**** Page text ****

Review of Capital in the Twenty-First Century by Thomas Piketty

Capital in the Twenty-First Century by Thomas Piketty (Belknap Press, 2014) is the economics publishing sensation of our times, especially in the United States. Currently the number one seller on the US Amazon web site and widely debated in the “blogosphere”, this long book is being favourably compared to the seminal works of Adam Smith, David Ricardo, and Karl Marx which placed the distribution of income and wealth at the very centre of economic inquiry.


As an aside, there seems to have been remarkably little discussion and debate of the book in Canada to date. It does not yet appear on the Globe and Mail best seller list and has received few reviews.


Karl Marx famously thought that capitalism would lead to the concentrated accumulation of the means of production in fewer and fewer hands, leading to a collapse in profitability and socialist revolution led by an impoverished working-class. (As Piketty notes, he lacked good data, and wrote as capital was indeed rapidly accumulating and mainly before rising productivity fed through to rising wages.)


Piketty is no Marxist, but he does think that are very strong tendencies for capitalism to lead to the extreme concentration of financial wealth in the hands of a small oligarchic elite if democratic political forces do not push back and implement policies to promote shared prosperity. He places particular emphasis upon the need for progressive taxation of income and, especially, wealth, and calls for an internationally co-ordinated progressive tax on accumulated wealth.


Piketty’s big fear is that we are on our way back to the “Gilded Age” society of the late nineteenth century in Europe and North America in which the top 1% owned about half of all wealth, and could live very comfortably off inheritances which produced annual incomes equivalent to about thirty times the average wage. This was the world of the idle rich “rentier” who lived off an inherited fortune. He warns that, if we allow wealth to become concentrated in very few hands, the past will again “devour the future.”

****

● What the exercise asks
Answer these questions from the review of Piketty's book:
1. Which press published the book, and in what year?
2. Which best seller list does the book not yet appear on?
3. About what share of all wealth did the top 1% own in the "Gilded Age" society?

**** Given data ****

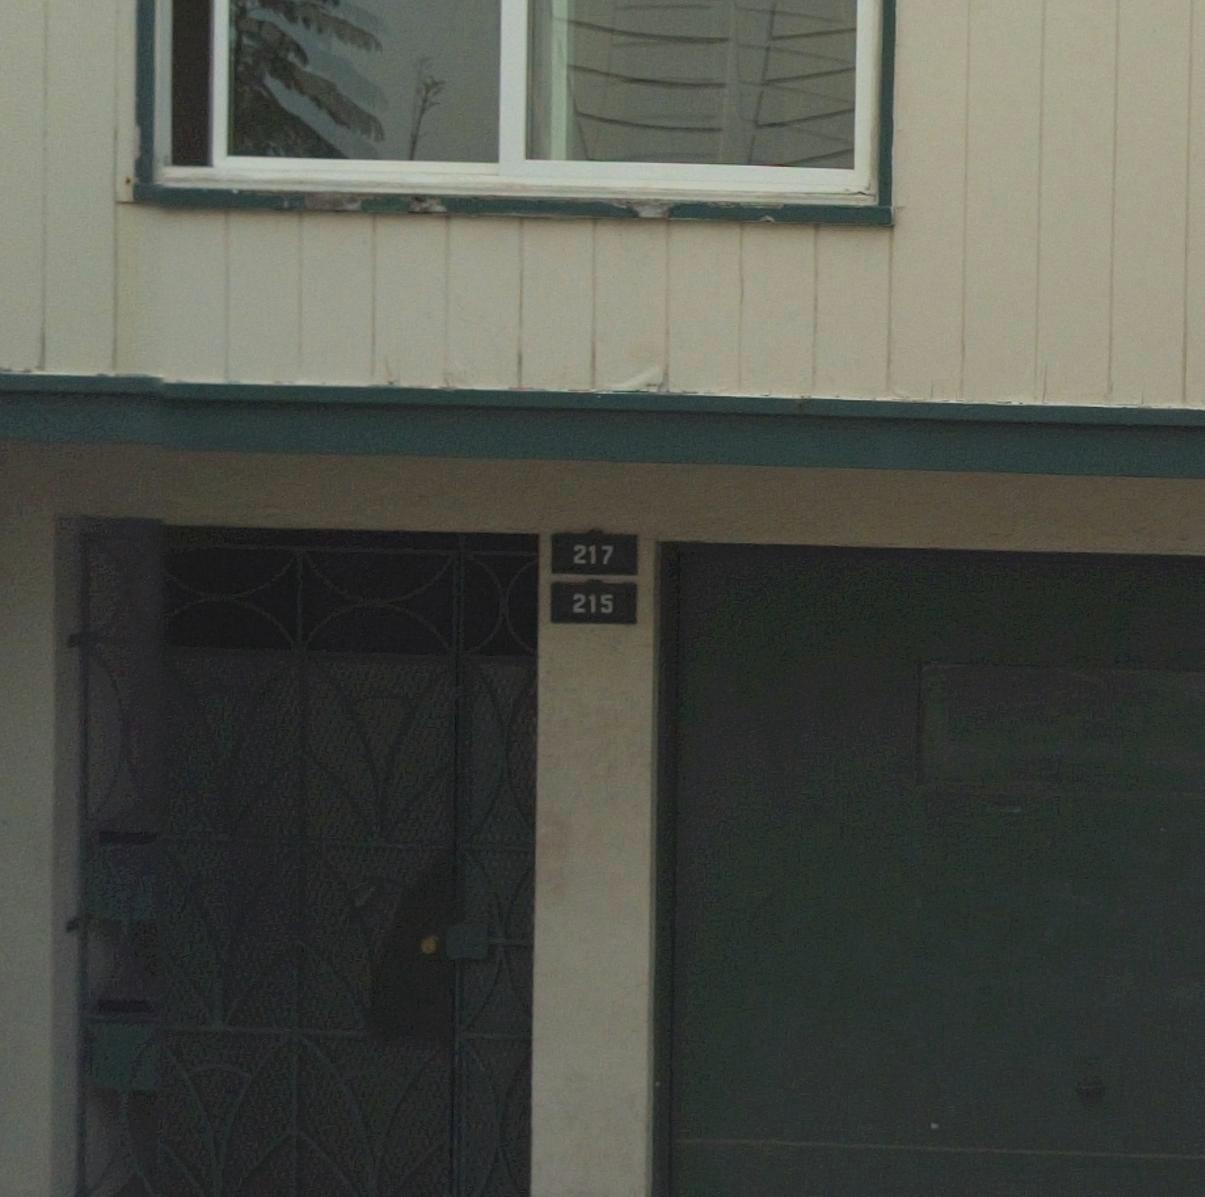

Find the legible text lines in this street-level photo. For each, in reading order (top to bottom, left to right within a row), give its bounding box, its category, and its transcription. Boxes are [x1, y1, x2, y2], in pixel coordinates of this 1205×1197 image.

****

● Response to this exercise
1. Belknap Press, in 2014.
2. The Globe and Mail best seller list.
3. About half.